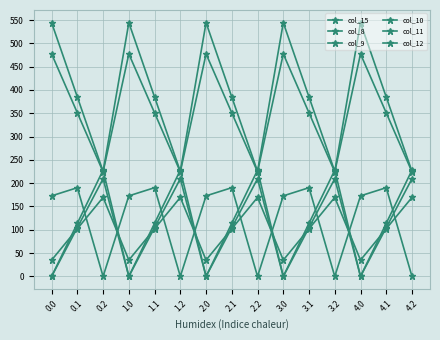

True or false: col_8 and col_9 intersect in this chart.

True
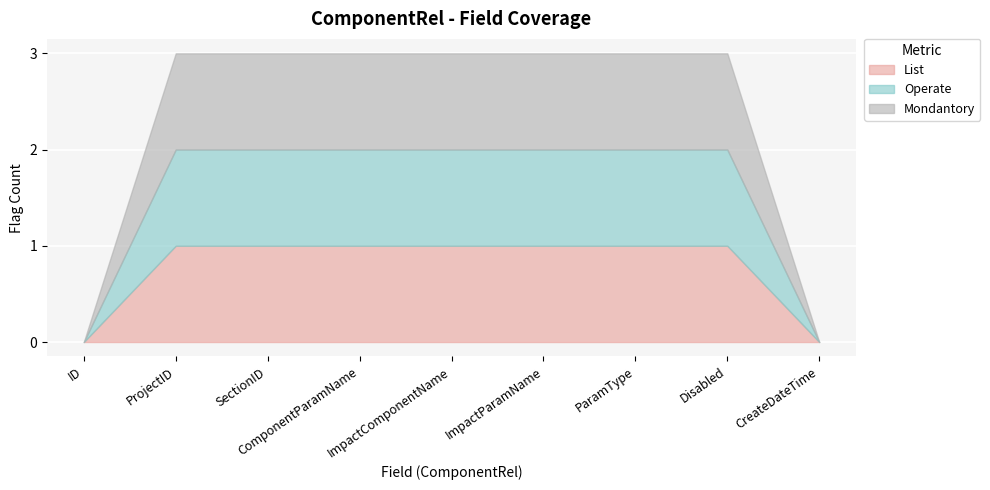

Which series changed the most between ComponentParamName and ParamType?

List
==*==
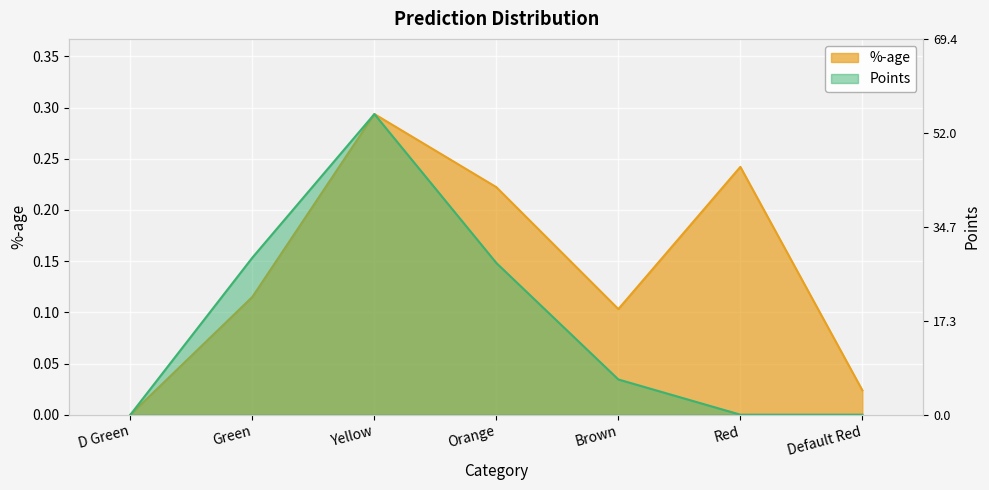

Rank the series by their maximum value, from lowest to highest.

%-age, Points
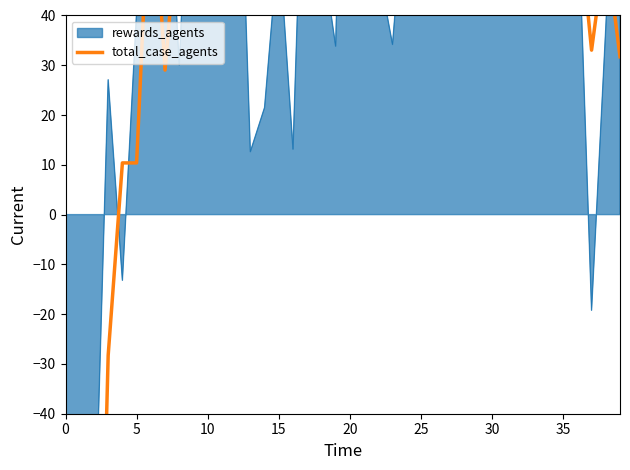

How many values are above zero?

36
==*==
→ **WRITTEN TASK**
Extract the lines starting at the one containing "True or false: col_8" and ending with the one containing "Which series changed", keeping both of those lines. Copy them without alteration, but leave the pictures out.

→ **EXPECTED ANSWER**
True or false: col_8 and col_9 intersect in this chart.

True

Which series changed the most between ComponentParamName and ParamType?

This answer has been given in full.